A escolha rompe uma tradição do Camões: o prêmio costuma alternar entre escritores brasileiros, portugueses e de países africanos lusófonos. Dessa vez, a escolha da mineira vem apenas dois anos depois da seleção de outro mineiro, o crítico literário Silviano Santiago.
Descrita por Carlos Drummond de Andrade como “lírica, bíblica e existencial”, Adélia é dona de uma obra potente, que cativou diferentes gerações de leitores. Foi, inclusive, o itabirano que impulsionou a carreira dela ao lançar luz sobre os poemas da mineira no Jornal do Brasil e ao recomendar à Imago Editora que publicasse o primeiro livro de Adélia, o que foi feito em 1976, com o lançamento de “Bagagem”.
A relação próxima que os dois poetas mantinham fica patente logo no primeiro poema do livro de estreia de Adélia. Em diálogo com o “Poema de sete faces” (“Quando nasci, um anjo torto / Desses que vivem na sombra / Disse: Vai, Carlos, ser gauche na vida”), ela escreveu: “Quando nasci um anjo esbelto, / desses que tocam trombeta, anunciou: / vai carregar bandeira. / Cargo muito pesado pra mulher, / esta espécie ainda envergonhada”, em “Com licença poética”.
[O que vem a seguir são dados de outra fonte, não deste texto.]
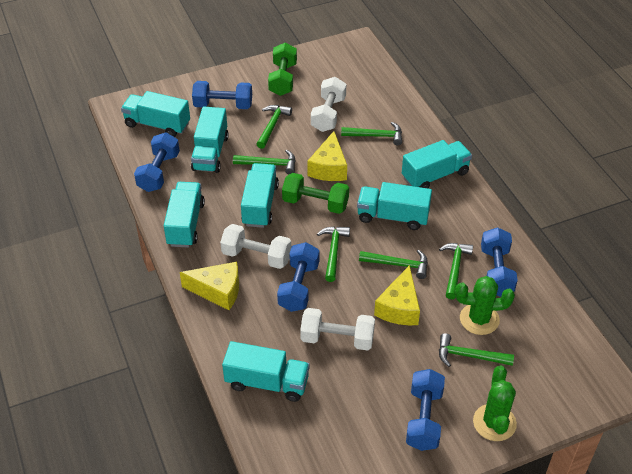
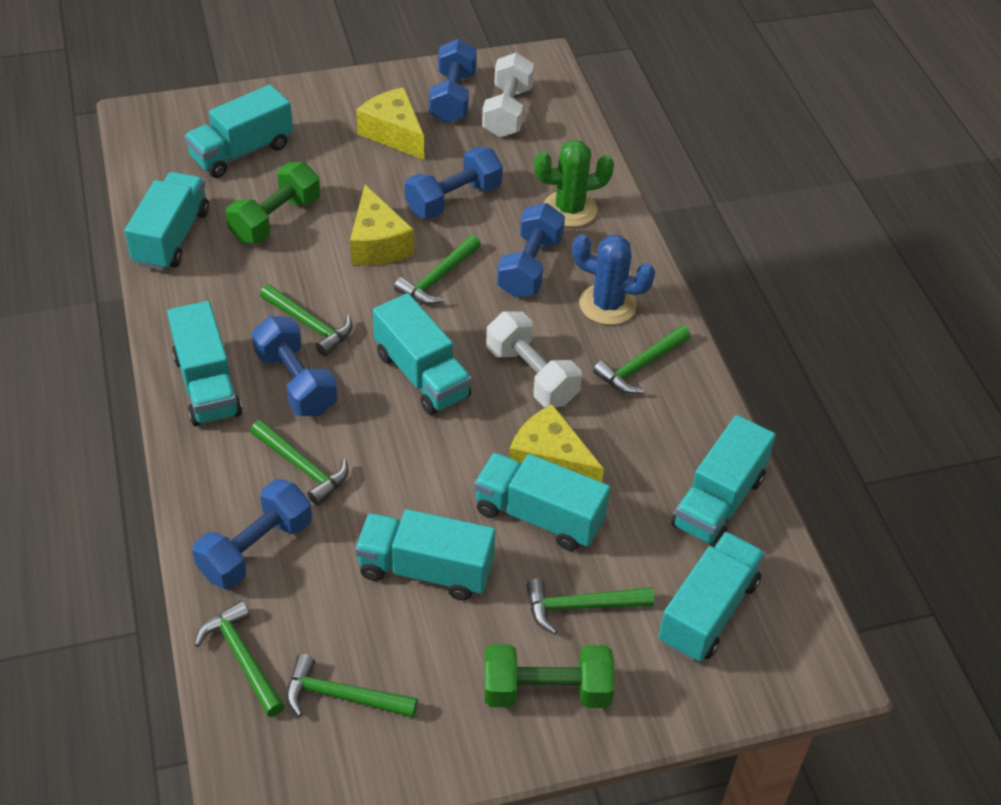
blue cactus: none = 0 -> [572,234,655,325] = 1
green cactus: [455,276,515,335] [473,366,517,441] = 2 -> [534,140,614,227] = 1
turquoise truck: [121,91,190,137] [164,182,205,248] [191,107,229,173] [222,341,310,402] [241,163,279,228] [357,182,432,230] [402,140,472,188] = 7 -> [125,172,209,271] [167,301,242,426] [184,85,293,178] [355,509,495,601] [373,293,472,415] [474,453,610,551] [658,532,765,662] [671,415,776,547] = 8
white dumbbell: [220,224,291,269] [300,308,375,350] [311,77,346,132] = 3 -> [482,53,534,137] [486,311,582,407] = 2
Depois de “Bagagem”, Adélia ainda lançou os livros de poema “O coração disparado”, “Terra de Santa Cruz”, “O pelicano”, “A faca no peito”, “Oráculos de maio”, “A duração do dia” e “Miserere”. Sua literatura em prosa está em “Solte os cachorros”, “Cacos para um vitral”, “Os componentes da banda”, “O homem da mão seca”, “Manuscritos de Felipa”, “Filandras”, “Quero minha mãe” e os infantis “Quando eu era pequena” e “Carmela vai à escola”.
Aos 88 anos, a escritora anunciou recentemente sua volta à literatura depois de mais de uma década do que classificou como um "deserto criativo", com uma nova coletânea, "Jardim das Oliveiras", pela Record.